What this means for qualified Real Estate Transactions?
These reporting requirements require additional data collection. You can expect that buyers and sellers will need to provide additional information to comply with these reports. This information must be received prior to scheduling a closing to avoid delays at the closing table. It is critical that the following information is disclosed early in the transaction, when applicable:
- buyer entity or trust name and supporting documents for that entity/trust
- type of financing, whether it will be private financing, traditional financing or cash and the name of the lender
- source of funds (i.e. gift funds)
- embedded transfers within the transaction (i.e. developer to builder)
If any of this information changes during the course of a transaction it may trigger a new reporting requirement that may cause delays.
FAQ’s
Q: How about gift funds? Would we have to report those?
A: This depends on the transaction and how the buyer is obtaining the remaining funds to purchase the property: (a) if the remaining purchase funds are coming from a bank that has an anti-money laundering program and an obligation to report suspicious transactions, then this would not be a reportable transfer, or (b) if the remaining purchase funds are coming from anyone else (including a hard money lender), then this appears to be reportable.
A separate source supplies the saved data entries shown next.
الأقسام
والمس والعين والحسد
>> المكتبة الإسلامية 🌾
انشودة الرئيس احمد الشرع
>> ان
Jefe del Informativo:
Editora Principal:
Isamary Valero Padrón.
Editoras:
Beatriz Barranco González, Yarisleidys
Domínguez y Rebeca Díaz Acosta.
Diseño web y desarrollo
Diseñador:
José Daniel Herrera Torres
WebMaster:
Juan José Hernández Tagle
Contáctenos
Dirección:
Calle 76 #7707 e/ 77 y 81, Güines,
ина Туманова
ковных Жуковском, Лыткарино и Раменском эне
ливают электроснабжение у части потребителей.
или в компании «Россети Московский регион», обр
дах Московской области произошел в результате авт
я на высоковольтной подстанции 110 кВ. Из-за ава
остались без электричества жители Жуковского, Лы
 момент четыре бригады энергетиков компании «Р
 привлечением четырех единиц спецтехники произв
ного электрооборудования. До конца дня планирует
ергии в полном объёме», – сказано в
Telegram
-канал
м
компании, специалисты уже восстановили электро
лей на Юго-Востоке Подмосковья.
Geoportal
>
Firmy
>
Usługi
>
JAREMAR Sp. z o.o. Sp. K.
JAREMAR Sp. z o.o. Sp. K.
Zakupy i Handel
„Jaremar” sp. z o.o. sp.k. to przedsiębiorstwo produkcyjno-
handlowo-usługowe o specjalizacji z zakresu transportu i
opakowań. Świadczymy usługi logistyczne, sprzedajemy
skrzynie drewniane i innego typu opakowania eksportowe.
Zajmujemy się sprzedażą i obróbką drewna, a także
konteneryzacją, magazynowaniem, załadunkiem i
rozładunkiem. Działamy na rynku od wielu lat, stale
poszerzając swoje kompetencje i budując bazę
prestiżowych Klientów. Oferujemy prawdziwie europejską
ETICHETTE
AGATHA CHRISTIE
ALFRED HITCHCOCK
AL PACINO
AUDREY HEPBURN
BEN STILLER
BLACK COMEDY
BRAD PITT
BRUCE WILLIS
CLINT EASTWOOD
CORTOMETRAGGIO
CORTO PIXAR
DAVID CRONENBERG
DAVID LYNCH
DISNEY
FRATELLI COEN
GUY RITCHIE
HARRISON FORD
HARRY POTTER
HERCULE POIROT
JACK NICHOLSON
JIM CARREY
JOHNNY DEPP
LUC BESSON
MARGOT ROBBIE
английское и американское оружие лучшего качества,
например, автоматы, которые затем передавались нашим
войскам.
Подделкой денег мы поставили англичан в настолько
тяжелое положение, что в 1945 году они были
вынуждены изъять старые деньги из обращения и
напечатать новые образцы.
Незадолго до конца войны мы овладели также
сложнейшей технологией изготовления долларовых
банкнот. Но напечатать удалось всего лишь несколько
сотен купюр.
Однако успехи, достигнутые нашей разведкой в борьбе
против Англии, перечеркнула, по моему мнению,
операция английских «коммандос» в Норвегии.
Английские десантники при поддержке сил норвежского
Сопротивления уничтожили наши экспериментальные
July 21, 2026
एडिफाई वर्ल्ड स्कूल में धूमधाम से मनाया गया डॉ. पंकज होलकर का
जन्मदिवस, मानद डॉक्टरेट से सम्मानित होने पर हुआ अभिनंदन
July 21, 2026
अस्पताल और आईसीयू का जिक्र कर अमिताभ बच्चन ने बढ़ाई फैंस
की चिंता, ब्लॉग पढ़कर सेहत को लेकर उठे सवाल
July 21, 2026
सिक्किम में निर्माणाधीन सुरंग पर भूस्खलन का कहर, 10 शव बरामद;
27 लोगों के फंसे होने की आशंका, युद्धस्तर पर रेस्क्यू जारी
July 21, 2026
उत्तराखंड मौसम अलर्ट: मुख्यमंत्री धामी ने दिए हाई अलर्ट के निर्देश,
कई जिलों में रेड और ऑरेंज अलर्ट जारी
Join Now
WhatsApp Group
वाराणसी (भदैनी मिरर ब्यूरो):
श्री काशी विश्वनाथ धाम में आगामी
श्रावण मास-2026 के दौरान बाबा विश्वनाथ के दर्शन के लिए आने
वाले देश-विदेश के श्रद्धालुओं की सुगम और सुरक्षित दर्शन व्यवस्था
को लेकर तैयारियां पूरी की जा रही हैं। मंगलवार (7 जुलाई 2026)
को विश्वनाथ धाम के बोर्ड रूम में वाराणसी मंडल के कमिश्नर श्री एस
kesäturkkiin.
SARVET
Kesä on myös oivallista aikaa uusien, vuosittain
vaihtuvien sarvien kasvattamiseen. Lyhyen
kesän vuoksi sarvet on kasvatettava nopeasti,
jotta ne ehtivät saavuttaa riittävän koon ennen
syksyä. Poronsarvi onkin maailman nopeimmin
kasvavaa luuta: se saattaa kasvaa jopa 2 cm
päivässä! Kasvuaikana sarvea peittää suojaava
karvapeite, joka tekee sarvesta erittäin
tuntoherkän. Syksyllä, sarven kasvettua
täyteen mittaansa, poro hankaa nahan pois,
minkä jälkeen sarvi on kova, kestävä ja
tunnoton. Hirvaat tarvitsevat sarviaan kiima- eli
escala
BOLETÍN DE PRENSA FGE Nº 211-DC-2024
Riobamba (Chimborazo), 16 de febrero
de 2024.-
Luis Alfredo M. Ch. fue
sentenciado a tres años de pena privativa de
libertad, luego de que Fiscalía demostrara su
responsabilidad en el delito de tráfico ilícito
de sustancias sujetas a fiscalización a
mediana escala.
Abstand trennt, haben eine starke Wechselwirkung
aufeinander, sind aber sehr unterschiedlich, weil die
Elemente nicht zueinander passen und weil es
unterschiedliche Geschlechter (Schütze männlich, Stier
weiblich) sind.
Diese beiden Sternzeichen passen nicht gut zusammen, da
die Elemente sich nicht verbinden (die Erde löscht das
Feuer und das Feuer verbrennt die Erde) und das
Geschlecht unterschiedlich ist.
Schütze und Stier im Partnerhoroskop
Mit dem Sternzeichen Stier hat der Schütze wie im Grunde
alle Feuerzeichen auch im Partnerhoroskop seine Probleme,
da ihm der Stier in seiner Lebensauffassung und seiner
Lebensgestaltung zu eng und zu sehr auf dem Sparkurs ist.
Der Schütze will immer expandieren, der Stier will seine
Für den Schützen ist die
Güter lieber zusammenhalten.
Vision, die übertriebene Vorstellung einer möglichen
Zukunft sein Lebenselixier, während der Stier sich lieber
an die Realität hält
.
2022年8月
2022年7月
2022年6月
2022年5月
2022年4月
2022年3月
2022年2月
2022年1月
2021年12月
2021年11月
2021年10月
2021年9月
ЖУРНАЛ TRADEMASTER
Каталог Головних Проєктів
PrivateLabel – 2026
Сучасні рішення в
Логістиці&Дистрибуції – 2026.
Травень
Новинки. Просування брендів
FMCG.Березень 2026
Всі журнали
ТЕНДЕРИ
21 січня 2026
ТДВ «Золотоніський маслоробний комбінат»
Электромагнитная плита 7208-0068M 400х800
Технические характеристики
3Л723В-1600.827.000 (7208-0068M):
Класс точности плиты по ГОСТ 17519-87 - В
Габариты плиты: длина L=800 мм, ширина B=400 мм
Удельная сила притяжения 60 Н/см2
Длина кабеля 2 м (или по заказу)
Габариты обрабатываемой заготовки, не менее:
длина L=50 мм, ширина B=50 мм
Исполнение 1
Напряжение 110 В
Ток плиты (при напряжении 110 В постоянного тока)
Q: What if they pull from a HELOC to pay for the cash transaction?
A: Seems reportable since the mortgage loan is secured against a different property, not the property being acquired. REFERENCE: See the definition of non-financed transfer in 31 C.F.R. § 1031.320(n)(5).
Q: What about when Mom and Dad finance the purchase of the home?
A: Provided that the other two components of the three-part test are met (residential property and either a transferee entity or transferee trust), this seems reportable since the acquisition is being financed by Mom and Dad, who don’t have an obligation to maintain an anti-money laundering program and an obligation to report suspicious transactions. REFERENCE: See the definition of non-financed transfer in 31 C.F.R. § 1031.320(n)(5).
Q: What happens if a property is sold on a land contract or contract for deed to an entity—is it reportable?
A: This seems reportable since the acquisition is being financed by a party that does not have the obligation to maintain an anti-money laundering program and an obligation to report suspicious transactions. REFERENCE: See the definition of non-financed transfer in 31 C.F.R. § 1031.320(n)(5).
Q: If we have a tiered entity (the other entity is the member), is it safe to assume we need to drill down to the humans involved?
A: Yes, we think we’ll need to drill down to a flesh and blood individual. REFERENCE: See 31 C.F.R. § 1031.320(n)(1) and the definition of “beneficial owner,” providing that we look to 31 C.F.R. 1010.380(d) and 31 C.F.R. 1010.380(d)(1) to identify who are the beneficial owners. In 31 C.F.R 1010.380(d), a beneficial owner is defined as “…any individual who, directly or indirectly, either exercises substantial control over such reporting company or owns or controls at least 25 percent of the ownership interests of such reporting company.” See also the definition of “beneficial owner” in FinCEN’s FAQ.
Q: What if the legal entity (either transferee or transferor) has filed its report under the Corporate Transparency Act identifying its beneficial owners and signers? Is a real estate transfer to or from that entity still reportable?
A: Yes. Commentators, including ALTA, specifically asked FinCEN this question during the rule’s comment period, and FinCEN declined to except transfers due to an existing report under the Corporate Transparency Act.
Q: Do you think FinCEN will expand the scope of reportable transfers to commercial properties (not just residential ones)?
A: Why wouldn’t they? If FinCEN is catching the bad guys in part due to this reporting, why wouldn’t they expand the reporting to at least some commercial properties?